Elements of Political Economy (Andover and New York, 1835) adlı yapıtında S. P. Newman şöyle diyor: "Toplumun bugünkü ekonomik düzeyinde, üretici ile tüketici arasında bulunan ve üreticiye sermaye verip karşılığında ürün alan ve sonra da bu ürünleri tüketiciye aktararak karşılığında sermayeyi geri alan tüccarın bu hareketi hem toplumun ekonomik süreçlerini kolaylaştıran ve hem de elinden geçen ürünlere değer katan ticari bir işlemdir" (s. 174). Üretici ve tüketici, böylece, tüccarın aracılık etmesiyle, zaman ve paradan tasarruf sağlar. Bu hizmet, bir sermaye, ve emek yatırımını gerektirir ve "aynı ürünler tüketicilerin elinde, üreticilerin elinde oldukları zamankinden daha değerli oldukları için ürünlere değer kattığına göre" ödüllendirilmelidir. Ve böylece ticaret ona, tıpkı M. Say'e olduğu gibi, "tam anlamıyla bir üretim hareketi" (s. 175) olarak görünmektedir. Newman'ın bu görüşü temelinden yanlıştır. Bir metaın
kullanım-değeri, tüketicinin elinde üreticinin elinde olduğundan daha büyüktür, çünkü, ilk kez tüketici tarafından gerçekleştirilmiştir. Çünkü, bir metaın kullanım-değeri, bu meta tüketim alanına girene kadar, kendi amacına hizmet etmez, işlevini yerine getirmeye başlamaz. Meta, üreticinin elinde bulunduğu sürece, ancak potansiyel biçimde vardır. Ama, bir kimse bir meta için iki kez, ilkinde onun değişim-değeri ve sonra da kullanım-değeri için ödemede bulunmaz. Metaın değişim-değerinin karşılığı ödenmekle, onun kullanım-değeri elde edilmiş olur. Ve, metaın değişim-değeri, üreticiden ya da aracıdan tüketiciye aktarılmakla zerre kadar artmaz.

Sağlanan veriler:

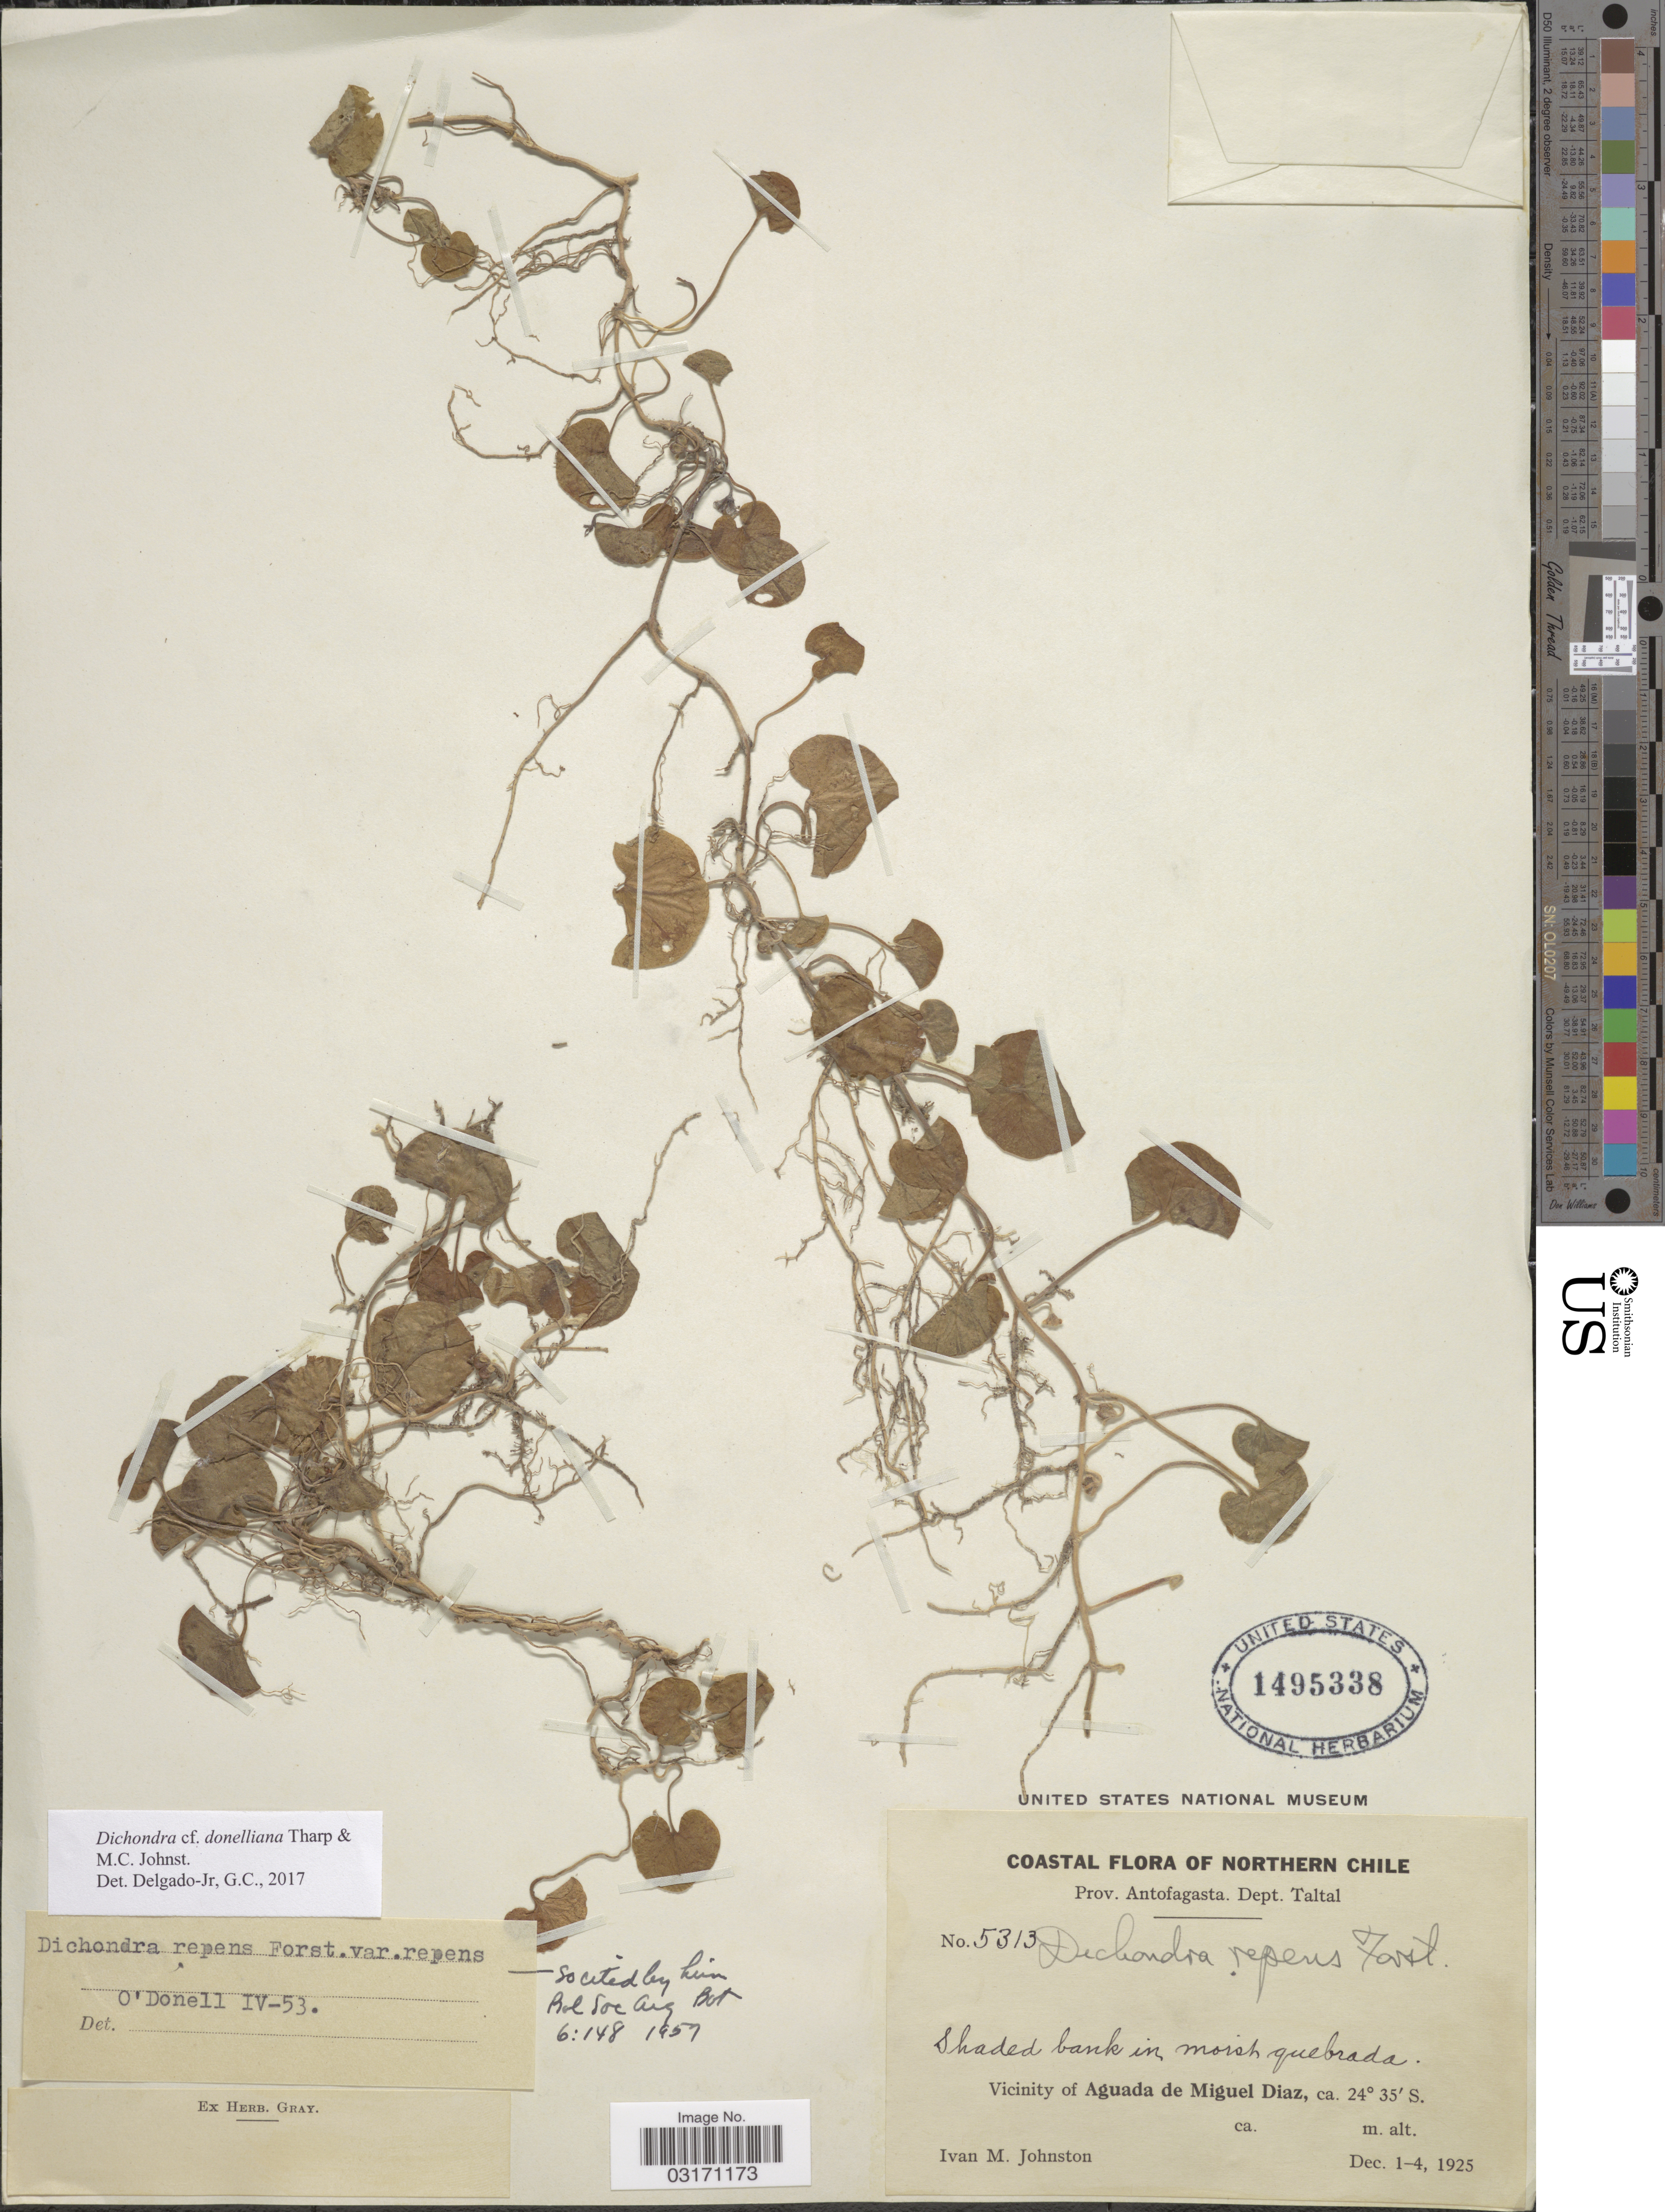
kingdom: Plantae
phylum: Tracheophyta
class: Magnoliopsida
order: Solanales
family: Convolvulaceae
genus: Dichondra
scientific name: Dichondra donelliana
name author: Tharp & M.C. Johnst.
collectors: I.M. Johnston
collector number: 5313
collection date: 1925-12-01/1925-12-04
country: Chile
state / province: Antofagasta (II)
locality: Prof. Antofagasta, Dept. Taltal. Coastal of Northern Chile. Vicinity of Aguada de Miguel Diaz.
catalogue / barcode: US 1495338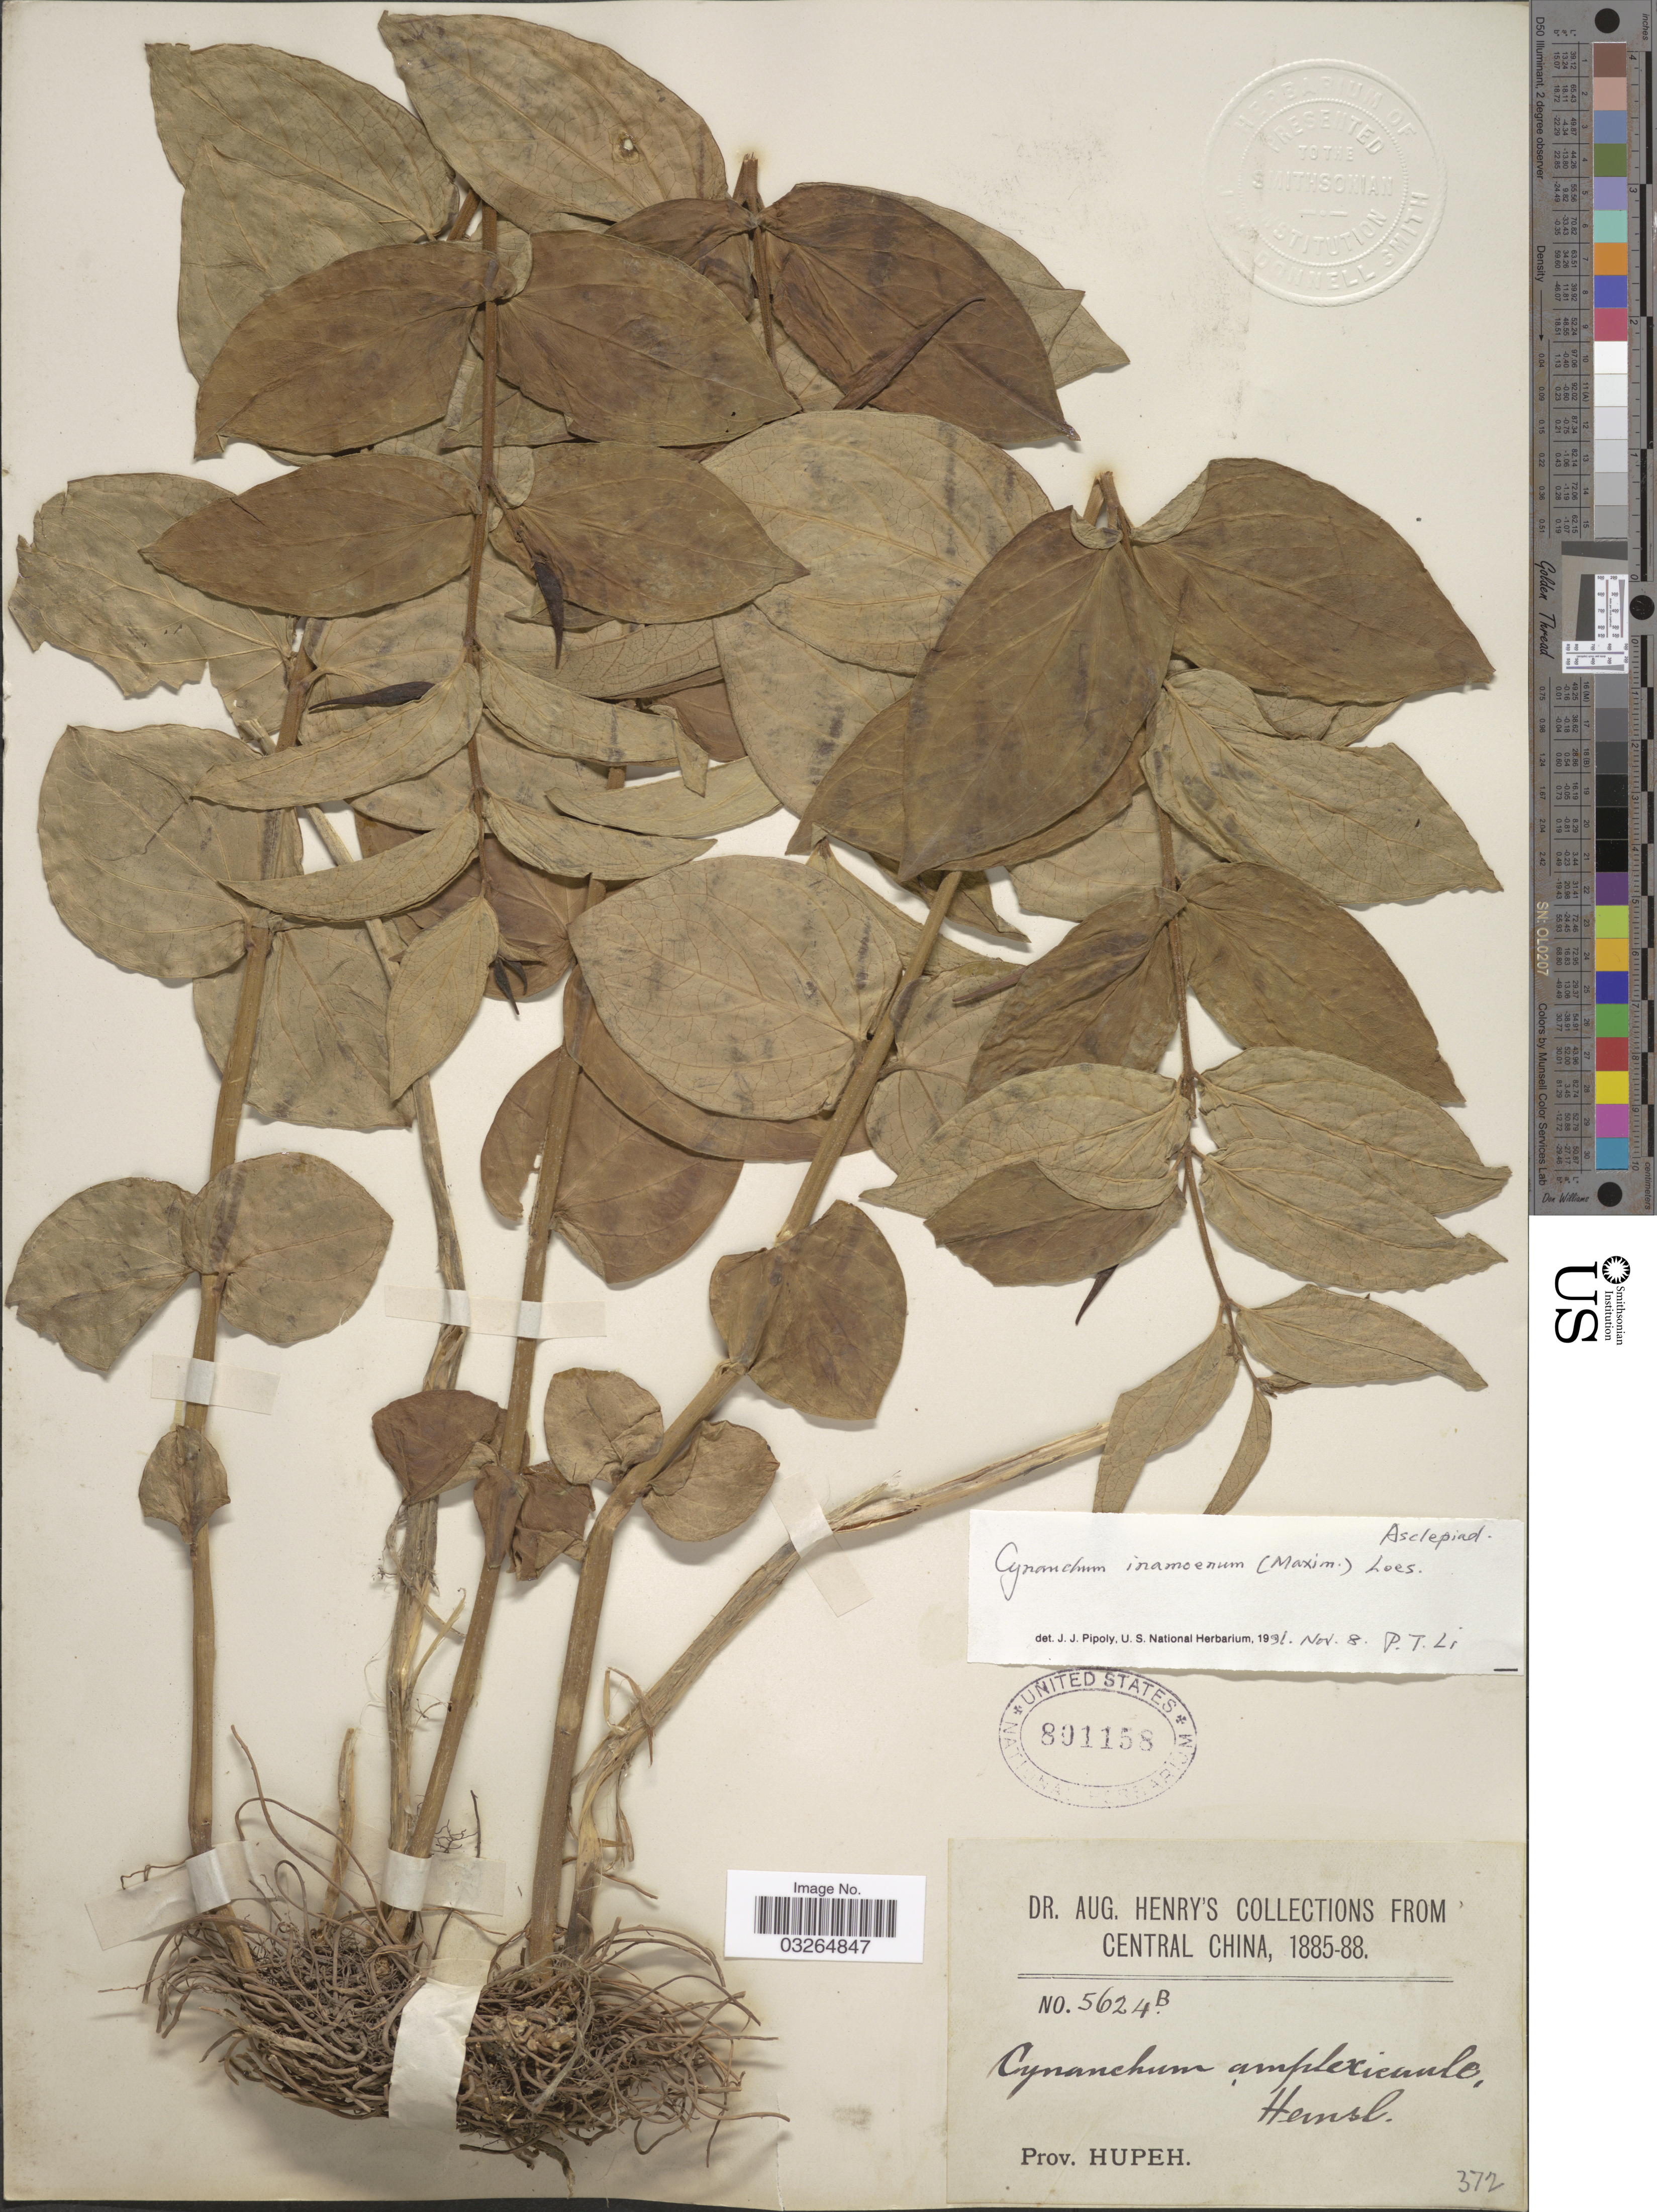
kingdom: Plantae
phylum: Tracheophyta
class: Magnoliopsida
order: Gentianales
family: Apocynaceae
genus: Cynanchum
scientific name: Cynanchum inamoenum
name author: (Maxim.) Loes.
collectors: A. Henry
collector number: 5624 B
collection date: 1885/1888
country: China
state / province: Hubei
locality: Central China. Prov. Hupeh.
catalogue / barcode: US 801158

Görev 1: Okuma parçasındaki Newman alıntısına göre tüccarın üretici ile tüketici arasında yaptığı işlemleri sırasıyla listeleyin.
Görev 2:
Okuma parçasına dayanarak aşağıdakileri yanıtlayın:
(a) Newman'ın Elements of Political Economy adlı yapıtı nerede ve hangi yılda yayımlanmıştır?
(b) Meta, üreticinin elinde bulunduğu sürece ne biçimde vardır?
(c) Metaın değişim-değeri, üreticiden ya da aracıdan tüketiciye aktarıldığında ne olur?

Tam yanıt 1:
- Üreticiye sermaye verir.
- Karşılığında ürün alır.
- Bu ürünleri tüketiciye aktarır.
- Karşılığında sermayeyi geri alır.

Tam yanıt 2:
(a) Andover ve New York'ta, 1835'te.
(b) Ancak potansiyel biçimde.
(c) Zerre kadar artmaz.